The format I’m using is tar.gz, since I’m targeting linux, but there are many more available.

The two fileset entries describes both the bin and resources directory. (I haven’t talked about the script yet, but I will below). The ‘DependencySet’ reference is to transfer all the dependencies that Maven is managing into the lib directory, including the created jar itself. When you run ‘mvn install’ there will be two artifacts created: The normal jar, and another file with the same name, ending in -distribution.tar.gz. In the case of my example that is: batch-deploy-sample-1.0-SNAPSHOT.jar and batch-deploy-sample-1.0-SNAPSHOT-distribution.tar.gz. In my example, unzipping gave me the following:

./bin:
sampleJob.sh

./lib:
aopalliance-1.0.jar spring-batch-core-2.1.1.RELEASE.jar spring-tx-2.5.6.jar
batch-deploy-sample-1.0-SNAPSHOT.jar spring-batch-infrastructure-2.1.1.RELEASE.jar stax-1.2.0.jar
commons-logging-1.1.1.jar spring-beans-2.5.6.jar stax-api-1.0.1.jar
jettison-1.1.jar spring-context-2.5.6.jar xpp3_min-1.1.4c.jar
spring-aop-2.5.6.jar spring-core-2.5.6.jar xstream-1.3.jar

./resources:
jobs

./resources/jobs:
sampleJob.xml


All we need now is a simple script to actually run the job:

#!/bin/bash

CP=resources/

LIB=lib/*
for f in $LIB
do
CP=$CP:$f
done

java -cp $CP org.springframework.batch.core.launch.support.CommandLineJobRunner \
jobs/sampleJob.xml sampleJob


I’m probably not going to win any awards for my bash scripting skills anytime soon, but it gets the job done and isn’t quite as archaic as a more concise version would be. Essentially, I’m creating a classpath from all the jar files in /lib by looping through the files and separating them with a colon. Once that is done, I can start a java process, using the CommandLineJobRunner as the Main method. As described in the documentation, all I need to pass to the job runner is the xml file to run the job, and the job name. (It’s worth noting that normally you would also need JobParameters, but since I’m using the MapRepository, it isn’t necessary)

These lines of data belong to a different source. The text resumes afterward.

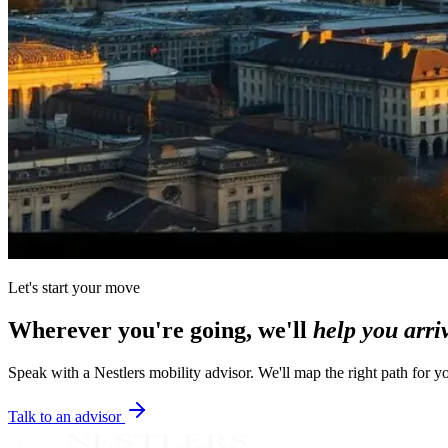
Let's start your move
Wherever you're going, we'll
help you arri
Speak with a Nestlers mobility advisor. We'll map the right path for y
Talk to an advisor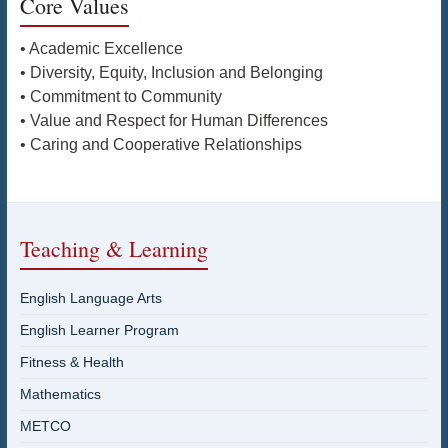
Core Values
• Academic Excellence
• Diversity, Equity, Inclusion and Belonging
• Commitment to Community
• Value and Respect for Human Differences
• Caring and Cooperative Relationships
Teaching & Learning
English Language Arts
English Learner Program
Fitness & Health
Mathematics
METCO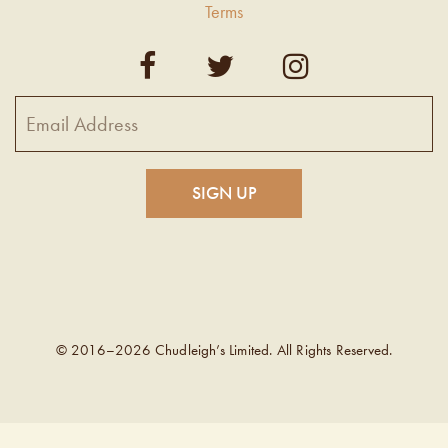
Terms
© 2016–2026 Chudleigh’s Limited. All Rights Reserved.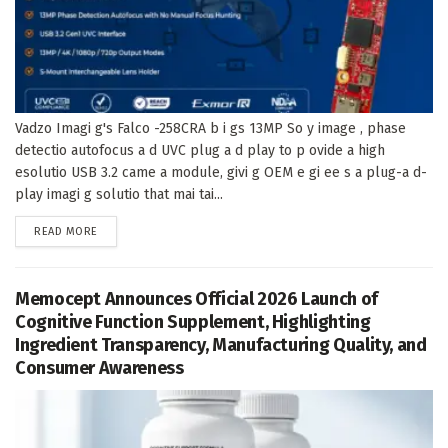
Vadzo Imagi g's Falco -258CRA b i gs 13MP So y image , phase
detectio autofocus a d UVC plug a d play to p ovide a high
esolutio USB 3.2 came a module, givi g OEM e gi ee s a plug-a d-
play imagi g solutio that mai tai...
DETAILS
READ MORE
Memocept Announces Official 2026 Launch of
Cognitive Function Supplement, Highlighting
Ingredient Transparency, Manufacturing Quality, and
Consumer Awareness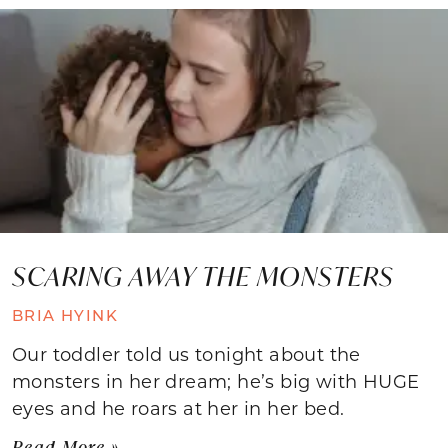
SCARING AWAY THE MONSTERS
BRIA HYINK
Our toddler told us tonight about the
monsters in her dream; he’s big with HUGE
eyes and he roars at her in her bed.
Read More »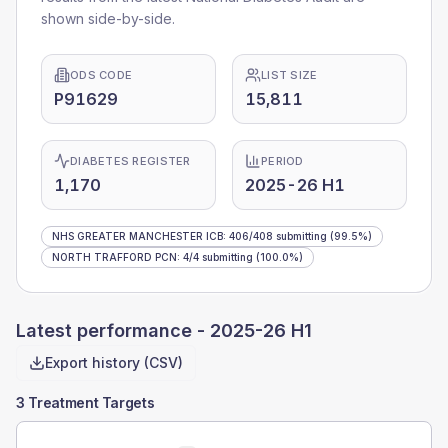
shown side-by-side.
ODS CODE
LIST SIZE
P91629
15,811
DIABETES REGISTER
PERIOD
1,170
2025-26 H1
NHS GREATER MANCHESTER ICB
:
406
/
408
submitting
(99.5%)
NORTH TRAFFORD PCN
:
4
/
4
submitting
(100.0%)
Latest performance -
2025-26 H1
Export history (CSV)
3 Treatment Targets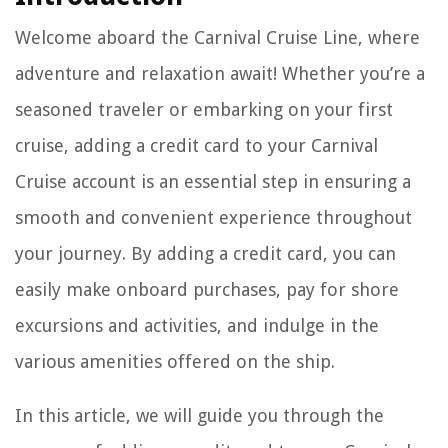
Welcome aboard the Carnival Cruise Line, where
adventure and relaxation await! Whether you’re a
seasoned traveler or embarking on your first
cruise, adding a credit card to your Carnival
Cruise account is an essential step in ensuring a
smooth and convenient experience throughout
your journey. By adding a credit card, you can
easily make onboard purchases, pay for shore
excursions and activities, and indulge in the
various amenities offered on the ship.
In this article, we will guide you through the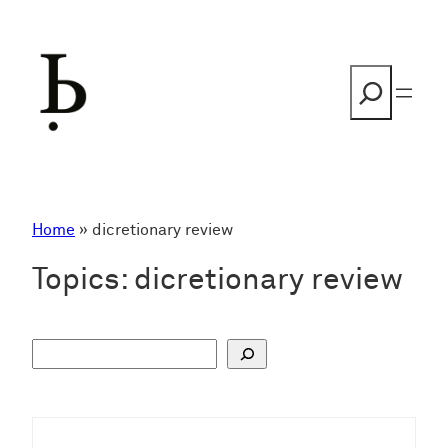
Skip
to
content
Search
Home
»
dicretionary review
Topics:
dicretionary review
S
u
c
h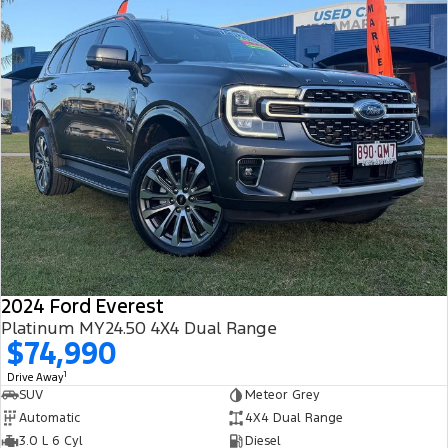
2024 Ford Everest
Platinum MY24.50 4X4 Dual Range
$74,990
1
Drive Away
SUV
Meteor Grey
Automatic
4X4 Dual Range
3.0 L 6 Cyl
Diesel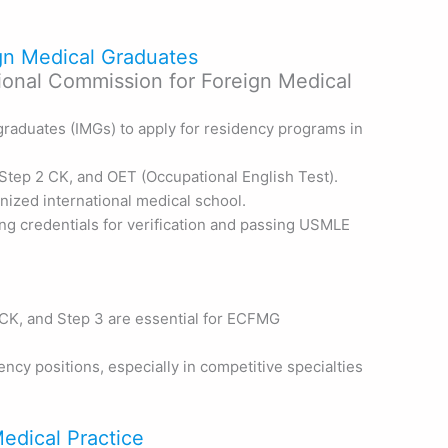
ign Medical Graduates
ional Commission for Foreign Medical
graduates (IMGs) to apply for residency programs in
tep 2 CK, and OET (Occupational English Test).
gnized international medical school.
ng credentials for verification and passing USMLE
CK, and Step 3 are essential for ECFMG
ncy positions, especially in competitive specialties
Medical Practice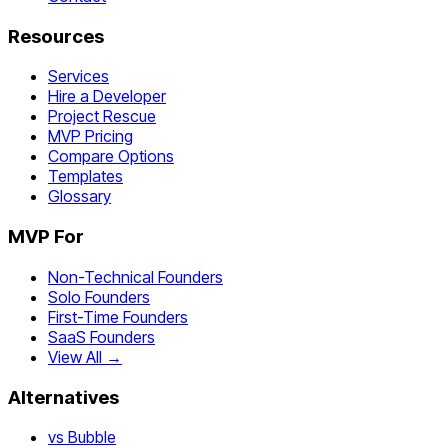
Resources
Services
Hire a Developer
Project Rescue
MVP Pricing
Compare Options
Templates
Glossary
MVP For
Non-Technical Founders
Solo Founders
First-Time Founders
SaaS Founders
View All →
Alternatives
vs Bubble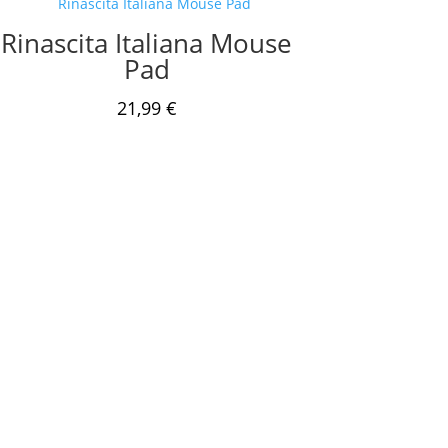
Rinascita Italiana Mouse
Pad
21,99
€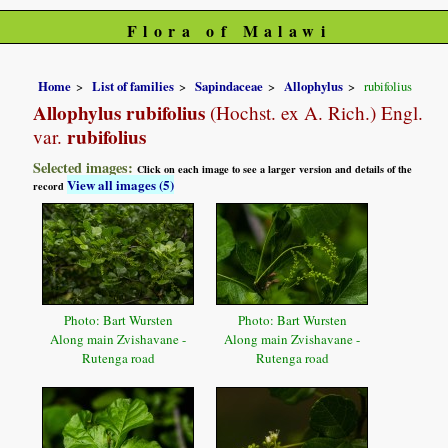
Flora of Malawi
Home
List of families
Sapindaceae
Allophylus
rubifolius
Allophylus rubifolius
(Hochst. ex A. Rich.) Engl.
rubifolius
var.
Selected images:
Click on each image to see a larger version and details of the
View all images (5)
record
Photo: Bart Wursten
Photo: Bart Wursten
Along main Zvishavane -
Along main Zvishavane -
Rutenga road
Rutenga road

You can download the running example from my github account: batch-deploy-sample.

Comments

Lucas Ward
Interesting. I'll definitely add your code for the script directory. I'm not a big fan of using the CLASSPATH variable, so I think I'll stick to just passing in the classpath to the command line via -cp
Philippe
I slightly corrected the shell script so that it can be launched from anywhere, rather than having to cd to the bin directory.
Here is what I did :

# Set the classpath
SCRIPTDIR="$( cd "$( dirname "$0" )" && pwd )"
CLASSPATH=.

for file in `ls $SCRIPTDIR/../lib`
do
export CLASSPATH=$CLASSPATH:$SCRIPTDIR/../lib/$file
done
export CLASSPATH=$CLASSPATH:$SCRIPTDIR:$SCRIPTDIR/../resources

# Launch the conversion job
java org.springframework.batch.core.launch.support.CommandLineJobRunner …
Philippe
Thanks a lot ! It's exactly what I was looking for and it works like a charm…
Philippe
This comment has been removed by the author.
Dil………………………………………:)
I want to stop the running spring batch job, Please let me know how can i do that .. i wil b follooing u r blog fr ans
Lucas Ward
I'm sorry for the crazy late response, I've been extremely busy with client work for the last few weeks. Are you still having this issue?
David Tam
Thanks, this is very useful for someone totally new to Spring Batch, but when I run the job.. I get this..

ClassPathXmlApplicationContext [INFO] Refreshing org.springframework.context.support.ClassPathXmlApplicationContext@4ca31e1b: display name [org.springframework.context.support.ClassPathXmlApplicationContext@4ca31e1b]; startup date [Fri Oct 22 10:28:52 CDT 2010]; root of context hierarchy
2010-10-22 10:28:52 XmlBeanDefinitionReader [INFO] Loading XML bean definitions from class path resource [jobs/sampleJob.xml]
2010-10-22 10:28:53 CommandLineJobRunner [ERROR] Job Terminated in error:
org.springframework.beans.factory.BeanDefinitionStoreException: Unexpected exception parsing XML document from class path resource [jobs/sampleJob.xml]; nested exception is java.lang.IllegalArgumentException: 'beanName' must not be empty

Its probably something simple I'm missing.